- _Page excerpt_

Draft Competition (Amendment etc.) (EU Exit) Regulations 2019 Debate
Full Debate: Read Full DebateBill Esterson
Main Page: Bill Esterson (Labour - Sefton Central)Department Debates - View all Bill Esterson's debates with the Department for Business, Energy and Industrial Strategy
(6 years ago)
General CommitteesIt is a pleasure to serve under your chairmanship, Sir Christopher. I note that we have 82 minutes remaining for our deliberations.
I thank the Minister for writing to me in detail a few weeks ago about this important, detailed and complicated matter, which relates to how we adjust domestic competition law in the event of no deal. It is perhaps appropriate to ask the Minister to indicate what the Government’s plans will be for addressing changes to domestic competition law if there is a deal.
The SI raises a number of questions, starting with what the consequences will be for existing competition proceedings under EU law. The UK element of disputes that involve overseas businesses with UK operations will be affected, so will the Minister explain how things will work in the event of no deal when businesses are involved in disputes that cross jurisdictions between the UK and the EU? I am not entirely clear that her speech or the explanatory memorandum have addressed how the Government see that issue being resolved.
The Minister said that no impact assessment had been carried out. An awful lot of legislation is being amended merely to cover the costs of leaving the EU. Will she take this opportunity to confirm that the Government will not allow no deal, to avoid those costs? Will she set out her view on how the Government will go about avoiding no deal? [Interruption.] I note that the Government Whip is shaking her head; I cannot possibly imagine why. I would be interested to hear the Minister’s view.
If I have counted correctly, the Practical Law UK website describes a total of 18 pieces of legislation that will be amended by the draft regulations, with a further eight consequential changes and five more amendments that require secondary legislation. That is a significant shift in legislation. Is a statutory instrument appropriate for such a major change? When the Minister read out the title of the regulations, I noted that it includes the word “etc.” Now, what does “etc.” mean? [Interruption.] She points out that it covers a long list of potential areas.
The draft regulations cover a lot of ground—a vast array of legislation is being amended. The Minister used the phrase “highly integrated”, which gives us a clue about the complexity. I suggest that there is rather more involved than changing the wording from “EU” to “UK” in multiple pieces of legislation. It is a surprise to Opposition Members that a statutory instrument is considered sufficient for such an important topic. Might it have been better to scrutinise the impact on each of the specific pieces of legislation that she described? She summarised the situation in her opening remarks, but there seems to be quite a lot more to it than is perhaps implied in the explanatory memorandum.

- _Exercise brief_
Decide whether each statement below agrees with the debate excerpt above, answering yes or no and quoting the words from the excerpt that settle it. 1. The Minister stated that an impact assessment had been carried out. 2. The speaker notes that 82 minutes remain for the committee's deliberations. 3. According to the speaker's count, the draft regulations amend 18 pieces of legislation.

- _Given records_
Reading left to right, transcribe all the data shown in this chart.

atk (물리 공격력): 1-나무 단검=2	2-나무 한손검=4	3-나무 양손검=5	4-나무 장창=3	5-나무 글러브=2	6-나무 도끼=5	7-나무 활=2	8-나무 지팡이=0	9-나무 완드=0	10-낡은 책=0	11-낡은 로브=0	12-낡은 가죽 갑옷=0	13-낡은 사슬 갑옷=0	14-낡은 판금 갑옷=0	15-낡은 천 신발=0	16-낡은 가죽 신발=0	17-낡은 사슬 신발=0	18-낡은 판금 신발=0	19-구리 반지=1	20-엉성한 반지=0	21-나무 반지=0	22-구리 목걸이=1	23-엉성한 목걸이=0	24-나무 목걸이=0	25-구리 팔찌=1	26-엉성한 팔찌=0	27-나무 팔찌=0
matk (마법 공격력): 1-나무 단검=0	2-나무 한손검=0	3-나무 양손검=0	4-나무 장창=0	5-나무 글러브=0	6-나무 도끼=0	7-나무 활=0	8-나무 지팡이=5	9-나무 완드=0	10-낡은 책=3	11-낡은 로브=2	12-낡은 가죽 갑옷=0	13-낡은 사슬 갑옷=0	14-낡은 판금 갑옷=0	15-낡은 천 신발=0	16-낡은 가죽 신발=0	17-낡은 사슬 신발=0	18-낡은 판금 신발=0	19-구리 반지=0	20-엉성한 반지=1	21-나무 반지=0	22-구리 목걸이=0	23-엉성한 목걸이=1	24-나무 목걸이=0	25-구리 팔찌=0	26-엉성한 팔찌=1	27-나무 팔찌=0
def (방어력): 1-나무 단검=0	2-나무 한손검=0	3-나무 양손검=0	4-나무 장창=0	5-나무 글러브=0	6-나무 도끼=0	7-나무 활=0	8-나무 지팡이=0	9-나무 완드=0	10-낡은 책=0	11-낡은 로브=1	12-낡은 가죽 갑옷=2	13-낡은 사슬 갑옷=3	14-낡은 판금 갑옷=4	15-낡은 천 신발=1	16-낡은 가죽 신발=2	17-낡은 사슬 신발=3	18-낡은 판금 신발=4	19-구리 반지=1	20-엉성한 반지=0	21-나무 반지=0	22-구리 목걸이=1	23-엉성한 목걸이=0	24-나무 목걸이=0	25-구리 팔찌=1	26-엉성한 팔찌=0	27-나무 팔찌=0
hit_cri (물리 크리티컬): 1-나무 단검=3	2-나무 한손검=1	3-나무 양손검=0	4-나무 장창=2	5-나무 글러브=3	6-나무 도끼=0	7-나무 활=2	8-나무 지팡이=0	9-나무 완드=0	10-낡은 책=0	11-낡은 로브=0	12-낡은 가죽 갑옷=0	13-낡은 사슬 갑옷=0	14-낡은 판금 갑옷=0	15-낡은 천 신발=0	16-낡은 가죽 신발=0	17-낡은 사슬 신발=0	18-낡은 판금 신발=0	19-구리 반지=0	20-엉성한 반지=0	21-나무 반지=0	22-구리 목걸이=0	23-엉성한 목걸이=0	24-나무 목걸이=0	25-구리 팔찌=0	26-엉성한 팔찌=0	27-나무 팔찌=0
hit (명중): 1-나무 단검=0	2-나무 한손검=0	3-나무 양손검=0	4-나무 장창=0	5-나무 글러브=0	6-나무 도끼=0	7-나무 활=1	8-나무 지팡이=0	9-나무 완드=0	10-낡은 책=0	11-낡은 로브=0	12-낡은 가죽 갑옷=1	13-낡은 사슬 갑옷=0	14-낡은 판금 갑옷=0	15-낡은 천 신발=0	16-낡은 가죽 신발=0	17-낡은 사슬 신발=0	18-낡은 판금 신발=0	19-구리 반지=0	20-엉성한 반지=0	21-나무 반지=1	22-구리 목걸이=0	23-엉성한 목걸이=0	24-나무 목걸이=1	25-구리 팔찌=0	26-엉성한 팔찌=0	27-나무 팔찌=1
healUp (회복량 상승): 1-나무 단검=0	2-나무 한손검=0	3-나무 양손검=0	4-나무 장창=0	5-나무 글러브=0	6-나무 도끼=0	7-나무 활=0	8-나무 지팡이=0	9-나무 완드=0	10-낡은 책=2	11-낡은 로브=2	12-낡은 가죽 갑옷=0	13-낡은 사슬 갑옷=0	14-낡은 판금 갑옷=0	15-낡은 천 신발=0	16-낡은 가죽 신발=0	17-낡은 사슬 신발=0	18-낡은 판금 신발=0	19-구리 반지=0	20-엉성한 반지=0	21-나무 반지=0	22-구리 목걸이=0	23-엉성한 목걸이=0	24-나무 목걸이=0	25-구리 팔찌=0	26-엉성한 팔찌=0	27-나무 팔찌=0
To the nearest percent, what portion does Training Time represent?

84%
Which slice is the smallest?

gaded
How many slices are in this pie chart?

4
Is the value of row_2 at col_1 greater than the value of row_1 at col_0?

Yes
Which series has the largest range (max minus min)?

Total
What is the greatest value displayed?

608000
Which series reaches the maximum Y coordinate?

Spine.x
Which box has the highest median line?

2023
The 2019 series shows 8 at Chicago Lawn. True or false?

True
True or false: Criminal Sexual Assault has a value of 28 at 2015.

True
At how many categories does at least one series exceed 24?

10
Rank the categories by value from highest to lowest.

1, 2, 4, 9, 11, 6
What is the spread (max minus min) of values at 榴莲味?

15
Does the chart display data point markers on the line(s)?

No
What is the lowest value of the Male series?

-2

- _Result below_
1. No: "The Minister said that no impact assessment had been carried out."
2. Yes: "I note that we have 82 minutes remaining for our deliberations."
3. Yes: "a total of 18 pieces of legislation that will be amended by the draft regulations"